Top of Dataset content

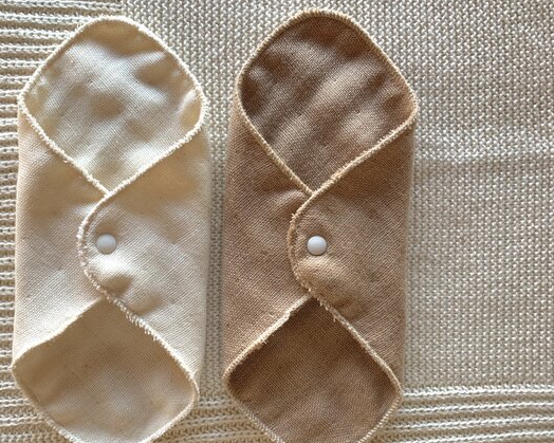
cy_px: 227
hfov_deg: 56.7
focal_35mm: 31
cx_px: 218
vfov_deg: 47.1
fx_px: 508
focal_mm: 4.25
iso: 100
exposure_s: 1/84
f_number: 1.8
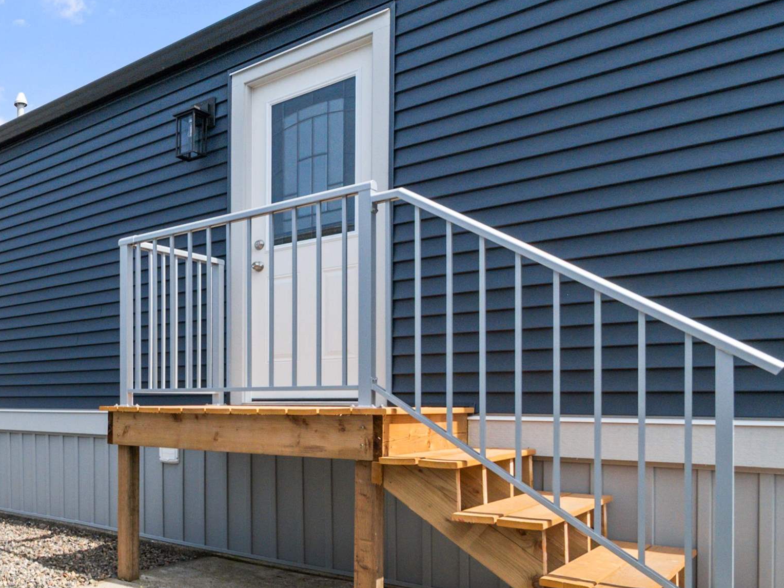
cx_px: 30
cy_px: 397
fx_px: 657
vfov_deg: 47.4
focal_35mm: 29
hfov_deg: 51.5
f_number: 8
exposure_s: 1/1000
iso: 200
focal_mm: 10
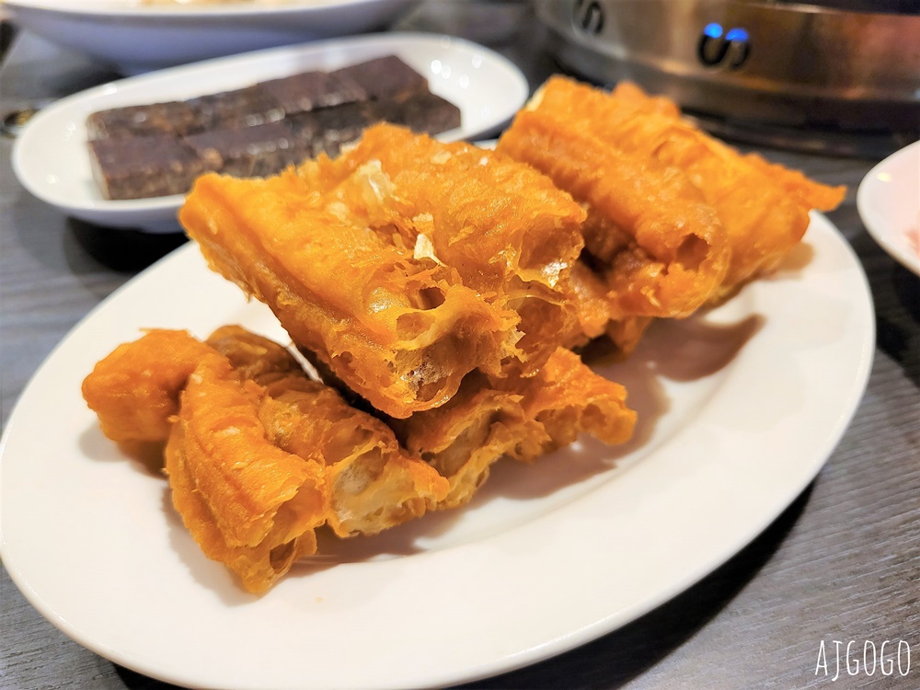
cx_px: 460
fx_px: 691
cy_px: 345
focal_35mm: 26
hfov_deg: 67.3
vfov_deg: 53.1
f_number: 1.8
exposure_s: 1/40
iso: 250
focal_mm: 5.4
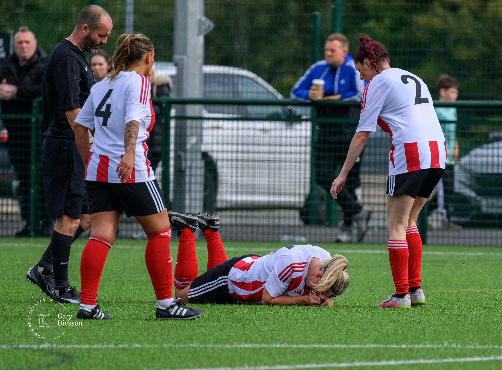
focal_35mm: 635
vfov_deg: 2.3
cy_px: 265
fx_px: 9143
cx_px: 350
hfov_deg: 3.1
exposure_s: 1/1600
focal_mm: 400
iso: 640
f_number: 5.6
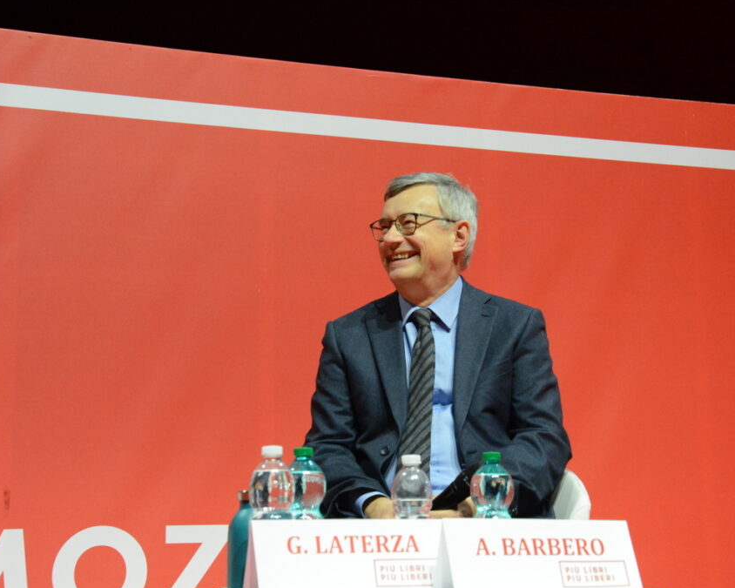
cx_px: 435
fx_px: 1784
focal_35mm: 82
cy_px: 295
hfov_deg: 23.3
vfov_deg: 18.7
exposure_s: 1/125
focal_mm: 48
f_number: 9
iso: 4000
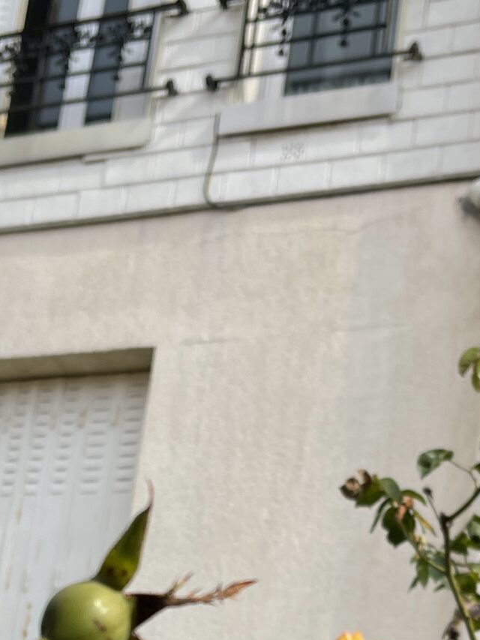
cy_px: 624
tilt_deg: +14.4
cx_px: 251
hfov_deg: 18.9
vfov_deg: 24.0
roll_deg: -2.4
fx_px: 1442
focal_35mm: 78
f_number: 1.6
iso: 32
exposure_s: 1/3788
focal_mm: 5.1
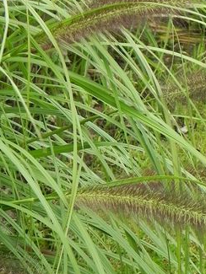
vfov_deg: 9.5
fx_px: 1657
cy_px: 110
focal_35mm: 209
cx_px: 62
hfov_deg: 7.1
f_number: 4.5
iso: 160
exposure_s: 1/125
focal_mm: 15.1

Bottom of Dataset content

● **Directions for this task**: Copy out all the entries exactly. Images stay out of the copy.

● **Written response**:
cy_px: 227
hfov_deg: 56.7
focal_35mm: 31
cx_px: 218
vfov_deg: 47.1
fx_px: 508
focal_mm: 4.25
iso: 100
exposure_s: 1/84
f_number: 1.8
cx_px: 30
cy_px: 397
fx_px: 657
vfov_deg: 47.4
focal_35mm: 29
hfov_deg: 51.5
f_number: 8
exposure_s: 1/1000
iso: 200
focal_mm: 10
cx_px: 460
fx_px: 691
cy_px: 345
focal_35mm: 26
hfov_deg: 67.3
vfov_deg: 53.1
f_number: 1.8
exposure_s: 1/40
iso: 250
focal_mm: 5.4
focal_35mm: 635
vfov_deg: 2.3
cy_px: 265
fx_px: 9143
cx_px: 350
hfov_deg: 3.1
exposure_s: 1/1600
focal_mm: 400
iso: 640
f_number: 5.6
cx_px: 435
fx_px: 1784
focal_35mm: 82
cy_px: 295
hfov_deg: 23.3
vfov_deg: 18.7
exposure_s: 1/125
focal_mm: 48
f_number: 9
iso: 4000
cy_px: 624
tilt_deg: +14.4
cx_px: 251
hfov_deg: 18.9
vfov_deg: 24.0
roll_deg: -2.4
fx_px: 1442
focal_35mm: 78
f_number: 1.6
iso: 32
exposure_s: 1/3788
focal_mm: 5.1
vfov_deg: 9.5
fx_px: 1657
cy_px: 110
focal_35mm: 209
cx_px: 62
hfov_deg: 7.1
f_number: 4.5
iso: 160
exposure_s: 1/125
focal_mm: 15.1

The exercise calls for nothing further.